WHAT THE TASK ASKS :: As the answer, give a copy of each line below that includes the word "archéologique".

[Saved entries]
============

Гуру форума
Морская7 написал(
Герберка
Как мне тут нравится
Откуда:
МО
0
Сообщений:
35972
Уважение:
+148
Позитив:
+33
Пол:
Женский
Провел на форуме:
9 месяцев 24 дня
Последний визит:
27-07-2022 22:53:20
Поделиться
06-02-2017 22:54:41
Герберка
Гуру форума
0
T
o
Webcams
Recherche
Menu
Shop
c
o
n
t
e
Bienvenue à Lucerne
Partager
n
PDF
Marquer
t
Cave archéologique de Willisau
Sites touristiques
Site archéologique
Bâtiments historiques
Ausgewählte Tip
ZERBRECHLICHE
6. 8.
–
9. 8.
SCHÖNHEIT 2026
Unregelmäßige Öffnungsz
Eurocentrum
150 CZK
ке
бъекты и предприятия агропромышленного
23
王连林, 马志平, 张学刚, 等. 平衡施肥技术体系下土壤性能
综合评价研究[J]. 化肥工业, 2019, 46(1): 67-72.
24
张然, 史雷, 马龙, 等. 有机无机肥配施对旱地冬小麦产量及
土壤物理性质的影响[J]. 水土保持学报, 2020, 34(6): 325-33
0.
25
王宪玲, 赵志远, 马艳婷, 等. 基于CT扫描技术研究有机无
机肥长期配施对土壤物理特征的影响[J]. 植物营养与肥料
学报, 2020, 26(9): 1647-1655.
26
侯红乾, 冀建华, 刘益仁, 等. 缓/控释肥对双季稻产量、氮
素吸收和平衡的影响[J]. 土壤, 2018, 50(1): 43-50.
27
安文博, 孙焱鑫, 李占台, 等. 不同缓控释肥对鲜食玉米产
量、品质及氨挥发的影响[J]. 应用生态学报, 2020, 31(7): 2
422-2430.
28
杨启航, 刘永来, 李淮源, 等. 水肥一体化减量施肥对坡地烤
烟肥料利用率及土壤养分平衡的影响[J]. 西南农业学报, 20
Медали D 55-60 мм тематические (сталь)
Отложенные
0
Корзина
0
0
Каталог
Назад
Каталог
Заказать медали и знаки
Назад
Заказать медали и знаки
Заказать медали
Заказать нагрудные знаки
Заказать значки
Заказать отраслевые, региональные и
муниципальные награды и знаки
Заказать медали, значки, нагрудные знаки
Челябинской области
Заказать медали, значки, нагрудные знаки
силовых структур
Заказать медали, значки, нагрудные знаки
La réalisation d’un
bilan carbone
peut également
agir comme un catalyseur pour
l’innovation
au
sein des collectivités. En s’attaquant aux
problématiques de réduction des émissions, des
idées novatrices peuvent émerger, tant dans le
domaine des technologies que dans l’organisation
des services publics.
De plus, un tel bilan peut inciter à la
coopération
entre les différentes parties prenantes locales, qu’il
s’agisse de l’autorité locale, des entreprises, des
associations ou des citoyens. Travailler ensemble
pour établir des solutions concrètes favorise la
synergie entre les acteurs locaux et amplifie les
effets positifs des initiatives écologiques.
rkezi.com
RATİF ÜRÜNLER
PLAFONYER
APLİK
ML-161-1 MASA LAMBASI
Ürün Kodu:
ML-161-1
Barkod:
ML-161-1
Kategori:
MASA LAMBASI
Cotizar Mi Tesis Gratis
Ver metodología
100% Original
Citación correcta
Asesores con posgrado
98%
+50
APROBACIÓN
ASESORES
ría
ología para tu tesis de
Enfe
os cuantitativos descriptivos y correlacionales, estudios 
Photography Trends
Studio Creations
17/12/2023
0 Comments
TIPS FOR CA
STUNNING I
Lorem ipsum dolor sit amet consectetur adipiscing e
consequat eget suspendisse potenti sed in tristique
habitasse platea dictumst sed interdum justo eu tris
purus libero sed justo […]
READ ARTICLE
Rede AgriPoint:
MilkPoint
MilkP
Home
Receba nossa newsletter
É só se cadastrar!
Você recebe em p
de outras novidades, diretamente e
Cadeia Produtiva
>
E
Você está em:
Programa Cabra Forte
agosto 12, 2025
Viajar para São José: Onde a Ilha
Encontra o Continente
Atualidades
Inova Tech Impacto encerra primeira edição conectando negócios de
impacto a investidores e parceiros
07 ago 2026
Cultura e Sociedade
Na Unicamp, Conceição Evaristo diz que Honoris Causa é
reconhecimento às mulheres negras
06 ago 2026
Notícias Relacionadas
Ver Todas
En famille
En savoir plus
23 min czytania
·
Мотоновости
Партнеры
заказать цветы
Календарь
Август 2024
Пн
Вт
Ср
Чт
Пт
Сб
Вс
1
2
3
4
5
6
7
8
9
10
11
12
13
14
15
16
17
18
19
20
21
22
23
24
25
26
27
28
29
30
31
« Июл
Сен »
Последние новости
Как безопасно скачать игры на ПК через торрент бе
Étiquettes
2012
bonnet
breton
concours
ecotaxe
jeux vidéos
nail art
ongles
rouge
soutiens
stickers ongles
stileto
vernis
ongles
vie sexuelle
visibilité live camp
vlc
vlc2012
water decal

============

RESULT OF THE TASK ::
Cave archéologique de Willisau
Site archéologique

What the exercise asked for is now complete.